On 2004 and early 2005 GTOs the fuel line didn't have the metal type tape that is where it may make contact with the fuel rail cover.

Issue: Friction caused the fuel rail cover to chafe the fuel line (drivers side). Eventually a leak occurs and POW fire. Many reports of this.

Fix? If you have the metal tape as I do you are ok. I did however wrap that part of the fuel line in pipe insulation just as an added precaution. Some dremmeled the cut out on the fuel rail ones I saw looked like $hit.


----------



## Gotagoat (Jan 6, 2006)

svede1212 said:


> Short list:
> 
> Look at how old the owner is
> See how fast he gets out of the car
> ...


That's just depressing! It's me.


----------



## Grubest63 (Sep 11, 2011)

Thought that was referring to me but I've got wheels and a K&N filter on mine!

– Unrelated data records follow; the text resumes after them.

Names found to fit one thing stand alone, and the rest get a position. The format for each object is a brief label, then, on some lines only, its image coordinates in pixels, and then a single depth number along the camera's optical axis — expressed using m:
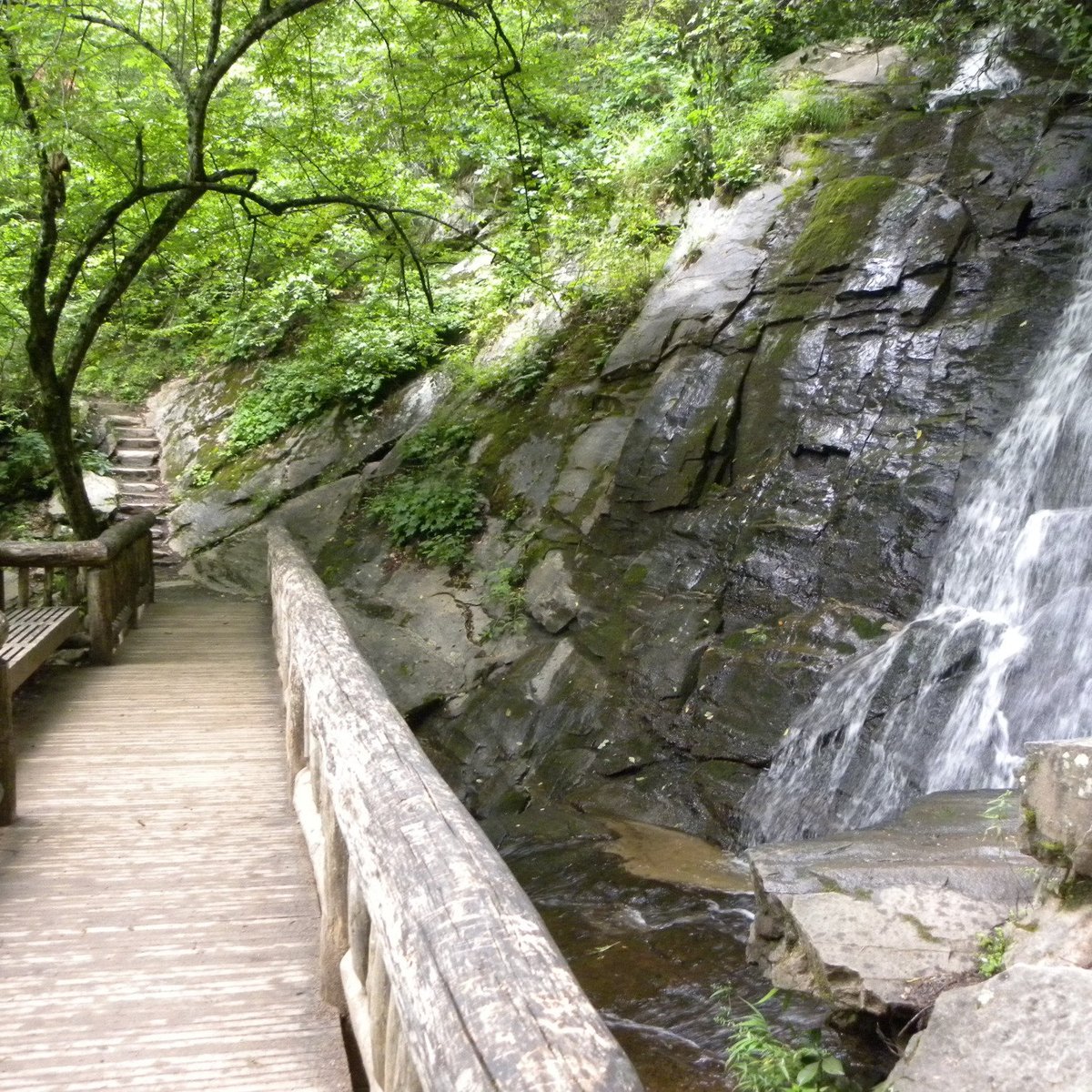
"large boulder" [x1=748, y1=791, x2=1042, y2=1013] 3.89
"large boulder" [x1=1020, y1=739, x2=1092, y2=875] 3.34
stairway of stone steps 14.27
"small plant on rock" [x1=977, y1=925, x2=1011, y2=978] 3.69
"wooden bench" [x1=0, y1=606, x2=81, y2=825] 4.21
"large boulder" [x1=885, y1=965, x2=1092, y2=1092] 2.71
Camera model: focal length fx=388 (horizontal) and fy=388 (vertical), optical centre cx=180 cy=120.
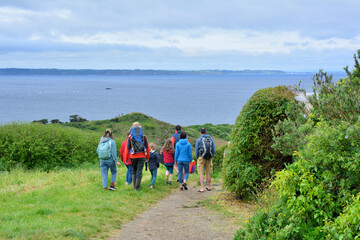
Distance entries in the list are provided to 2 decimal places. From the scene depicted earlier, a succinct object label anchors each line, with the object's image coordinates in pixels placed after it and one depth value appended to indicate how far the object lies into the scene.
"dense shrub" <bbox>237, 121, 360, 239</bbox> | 5.55
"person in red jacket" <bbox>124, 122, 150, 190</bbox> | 10.80
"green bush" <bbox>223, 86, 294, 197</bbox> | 9.59
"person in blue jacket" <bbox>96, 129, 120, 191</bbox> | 10.82
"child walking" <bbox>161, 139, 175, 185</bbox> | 12.84
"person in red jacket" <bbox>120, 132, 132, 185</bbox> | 11.41
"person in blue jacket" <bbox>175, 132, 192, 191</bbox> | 11.98
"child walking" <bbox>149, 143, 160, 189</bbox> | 11.98
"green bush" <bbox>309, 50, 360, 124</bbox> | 6.16
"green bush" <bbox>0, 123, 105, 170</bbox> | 15.96
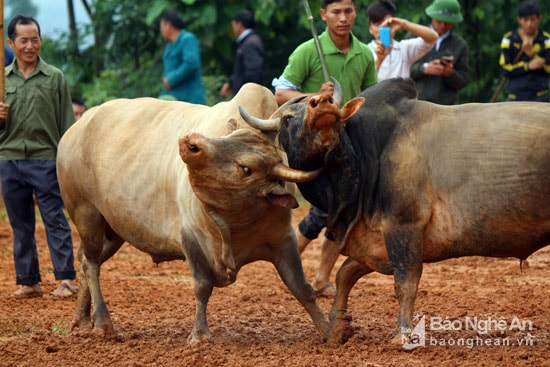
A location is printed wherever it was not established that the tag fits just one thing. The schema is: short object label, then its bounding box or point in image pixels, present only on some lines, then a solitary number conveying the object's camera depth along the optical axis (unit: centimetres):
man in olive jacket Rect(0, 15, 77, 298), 1688
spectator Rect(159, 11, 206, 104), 2436
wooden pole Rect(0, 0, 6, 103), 1527
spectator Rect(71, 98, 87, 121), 2750
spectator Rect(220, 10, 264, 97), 2544
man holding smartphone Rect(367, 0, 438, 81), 1857
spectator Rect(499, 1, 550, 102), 2207
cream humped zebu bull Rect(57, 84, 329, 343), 1180
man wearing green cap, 2004
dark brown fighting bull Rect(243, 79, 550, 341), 1137
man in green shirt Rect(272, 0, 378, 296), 1502
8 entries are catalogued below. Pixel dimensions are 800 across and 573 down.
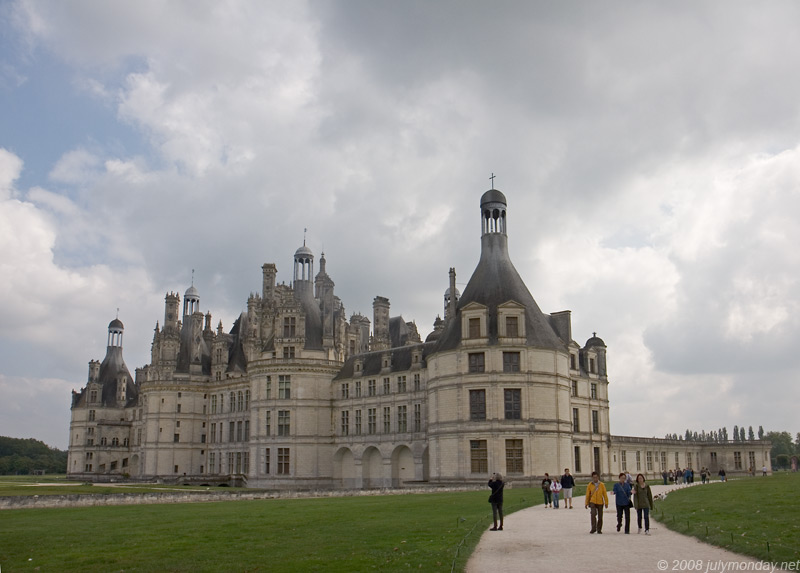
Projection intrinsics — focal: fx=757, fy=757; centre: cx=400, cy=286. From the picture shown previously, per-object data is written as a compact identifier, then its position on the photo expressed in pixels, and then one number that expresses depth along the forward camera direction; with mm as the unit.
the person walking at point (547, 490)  30141
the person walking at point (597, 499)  19719
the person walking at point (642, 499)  19094
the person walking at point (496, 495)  20906
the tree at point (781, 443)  146000
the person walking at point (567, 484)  29578
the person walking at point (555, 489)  28672
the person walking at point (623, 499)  19916
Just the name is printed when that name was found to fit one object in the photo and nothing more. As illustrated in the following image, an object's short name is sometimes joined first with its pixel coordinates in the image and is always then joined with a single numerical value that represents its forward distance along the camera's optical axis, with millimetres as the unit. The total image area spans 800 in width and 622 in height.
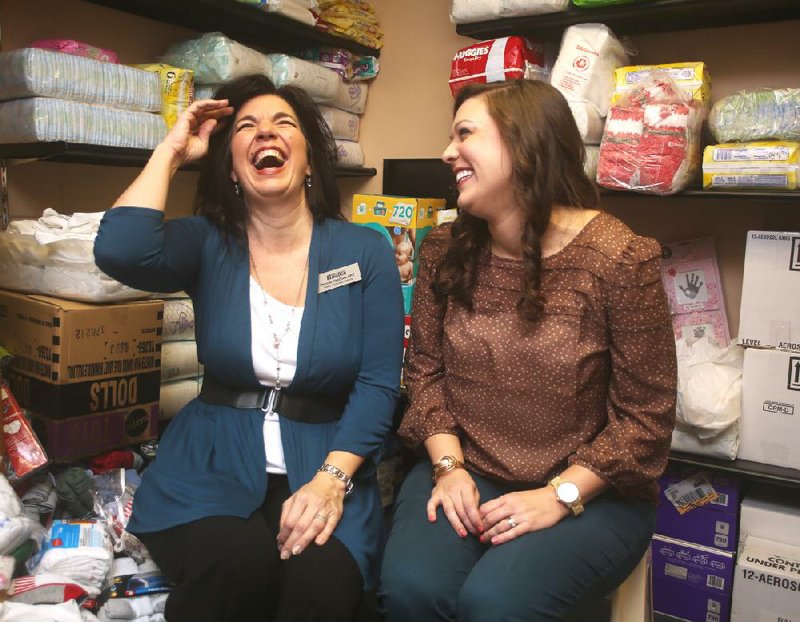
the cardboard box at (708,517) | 2119
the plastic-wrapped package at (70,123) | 1899
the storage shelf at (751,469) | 1968
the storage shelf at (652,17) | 2066
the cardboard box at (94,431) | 1890
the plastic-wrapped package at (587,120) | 2150
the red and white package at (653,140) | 2006
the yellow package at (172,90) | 2244
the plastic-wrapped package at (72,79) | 1892
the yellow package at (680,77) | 2072
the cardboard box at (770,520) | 2045
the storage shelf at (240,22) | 2381
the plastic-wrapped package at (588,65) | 2170
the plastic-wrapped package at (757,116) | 1919
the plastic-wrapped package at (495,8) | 2219
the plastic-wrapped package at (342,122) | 2912
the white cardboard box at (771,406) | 1985
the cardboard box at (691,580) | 2109
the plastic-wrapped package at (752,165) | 1895
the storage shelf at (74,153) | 1892
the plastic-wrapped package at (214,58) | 2336
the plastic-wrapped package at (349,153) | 2942
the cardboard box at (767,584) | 1946
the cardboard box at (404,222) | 2451
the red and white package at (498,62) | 2291
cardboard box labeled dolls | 1875
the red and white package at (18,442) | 1752
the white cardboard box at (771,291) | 1966
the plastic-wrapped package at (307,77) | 2572
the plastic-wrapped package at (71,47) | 2031
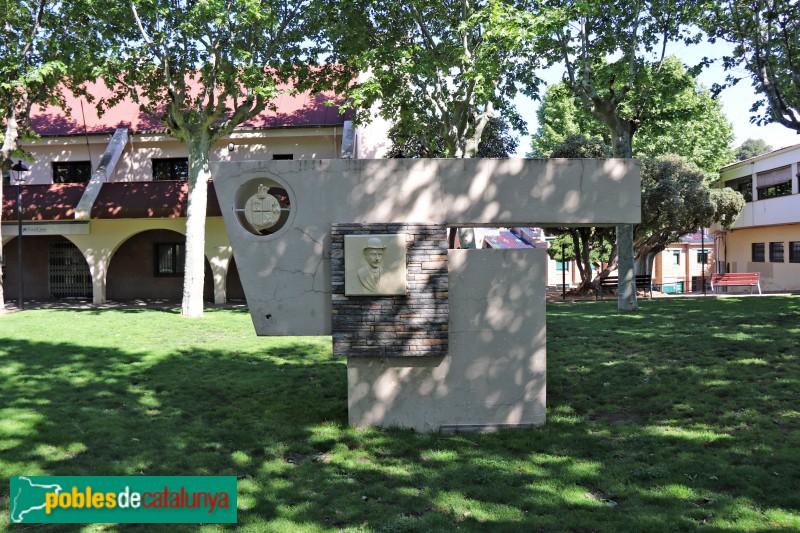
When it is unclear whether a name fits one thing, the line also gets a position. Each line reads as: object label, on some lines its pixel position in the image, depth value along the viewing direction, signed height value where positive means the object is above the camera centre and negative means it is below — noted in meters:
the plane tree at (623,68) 15.36 +5.43
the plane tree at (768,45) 12.29 +5.02
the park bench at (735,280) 21.61 -0.43
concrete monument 6.12 +0.01
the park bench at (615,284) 20.72 -0.53
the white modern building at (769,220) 27.45 +2.37
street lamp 18.91 +3.17
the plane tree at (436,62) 15.95 +6.09
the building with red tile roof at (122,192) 20.78 +2.98
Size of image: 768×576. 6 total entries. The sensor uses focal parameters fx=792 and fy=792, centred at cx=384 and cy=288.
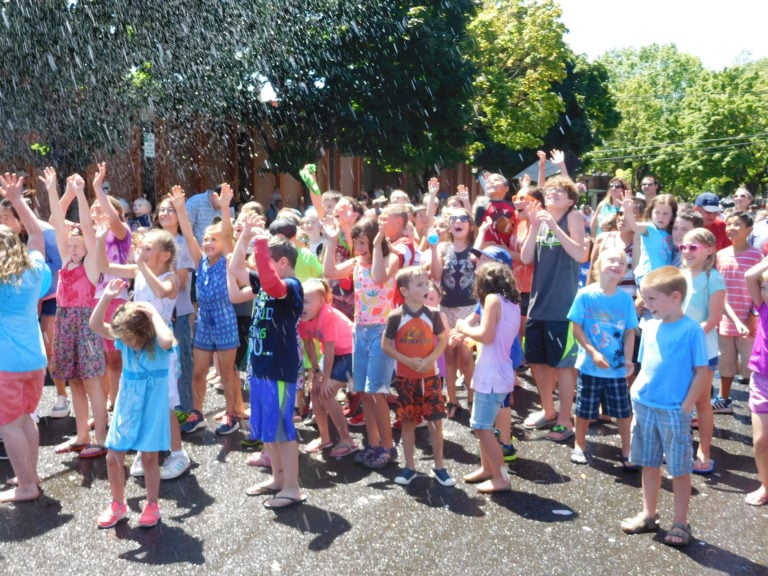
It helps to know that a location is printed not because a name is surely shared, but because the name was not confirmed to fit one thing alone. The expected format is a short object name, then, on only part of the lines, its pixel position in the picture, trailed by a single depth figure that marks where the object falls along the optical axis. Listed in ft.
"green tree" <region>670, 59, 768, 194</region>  190.29
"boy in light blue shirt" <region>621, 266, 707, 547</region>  14.38
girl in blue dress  14.98
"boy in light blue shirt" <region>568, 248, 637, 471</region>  18.12
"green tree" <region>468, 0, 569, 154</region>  107.65
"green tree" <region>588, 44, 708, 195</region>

Only problems I have encountered were the engine cover/fuel line and the paint chipping off the edges of both door handles.


----------



## SportFlyer (Jun 21, 2012)

svede1212 said:


> Short list:
> 
> Look at how old the owner is
> See how fast he gets out of the car
> ...


Uh Oh, I already know:
She is about 30
We'll see
We'll see
A Corsa cat-back and Eliminator spring and strut kit

Guess this one is doomed! :willy:


----------



## heyman (Jan 15, 2010)

svede1212 said:


> Short list:
> 
> Look at how old the owner is
> See how fast he gets out of the car
> ...


Now theirs some Good advice.


----------